Cancer cells increase uptake of amino acids, thereby depleting these resources for immune cells in the TME (Pavlova and Thompson, 2016). The amino acid transport and metabolism in T cells are also repressed by PD-1 ligation (Patsoukis et al., 2015). Thus, increased availability of amino acids may support the growth and function of T cells in the presence of PD-1 inhibitor. This may partially explain why responders had higher levers of serum histidine than non-responders among the patients receiving anti-PD-1 therapy. Moreover, high levels of histidine can increase the production of histamine through the reaction catalyzed by histidine decarboxylase (HDC). Histamine is an inhibitor of NADPH oxidase (NOX2) and has been approved in Europe in conjunction with interleukin-2 for relapse prevention in patients with acute myeloid leukemia (Stadtmauer, 2002). A recent study has shown that histamine targets myeloid-derived suppressor cells and improves the anti-tumor efficacy of PD-1/PD-L1 checkpoint blockade in mouse models (Grauers Wiktorin et al., 2019). Thus, our finding raises the possibility that supplementation of histamine/histidine and increasing HDC activity might be attractive strategies to enhance immunotherapy.

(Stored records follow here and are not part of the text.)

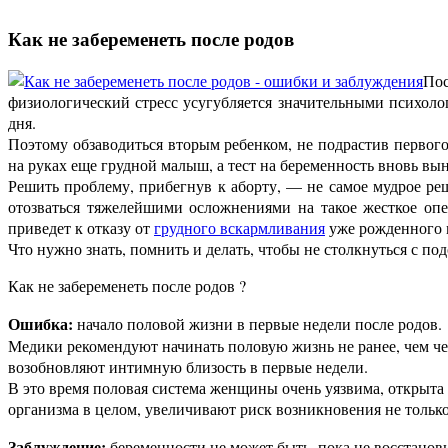
Как не забеременеть после родов
Пос
физиологический стресс усугубляется значительными психол
дня.
Поэтому обзаводиться вторым ребенком, не подрастив первого
на руках еще грудной малыш, а тест на беременность вновь вы
Решить проблему, прибегнув к аборту, — не самое мудрое реш
отозваться тяжелейшими осложнениями на такое жесткое опе
приведет к отказу от
грудного вскармливания
уже рожденного 
Что нужно знать, помнить и делать, чтобы не столкнуться с
Как не забеременеть после родов ?
Ошибка:
начало половой жизни в первые недели после родов.
Медики рекомендуют начинать половую жизнь не ранее, чем че
возобновляют интимную близость в первые недели.
В это время половая система женщины очень уязвима, открыта
организма в целом, увеличивают риск возникновения не тольк
Заблуждение:
беременности не может быть, пока не восстанов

In conclusion, we report that the identification of metabolite biomarkers in early on-treatment serum constitutes a predictive tool for selecting NSCLC patients who stand to gain clinical benefit from anti-PD-1 therapy. Despite these provocative results, several limitations exist with this study. The patient cohorts in the current study were admittedly small and results need to be validated in large cohorts. Although the validation set one was comprised of patients receiving PD-1 inhibitor in combination with chemotherapy, the metabolite biomarkers need to be validated in more patient cohorts treated with combination therapy that is becoming a promising treatment strategy for NSCLC (Dong et al., 2019). Further studies are required to evaluate the serum metabolite panel for predicting clinical outcome of anti-PD-1 therapy in other cancer types. Our findings also warrant follow-up studies to check the ability of the serum metabolite biomarkers to predict the response to drugs targeting other immune-related proteins, such as PD-L1 and CTLA-4.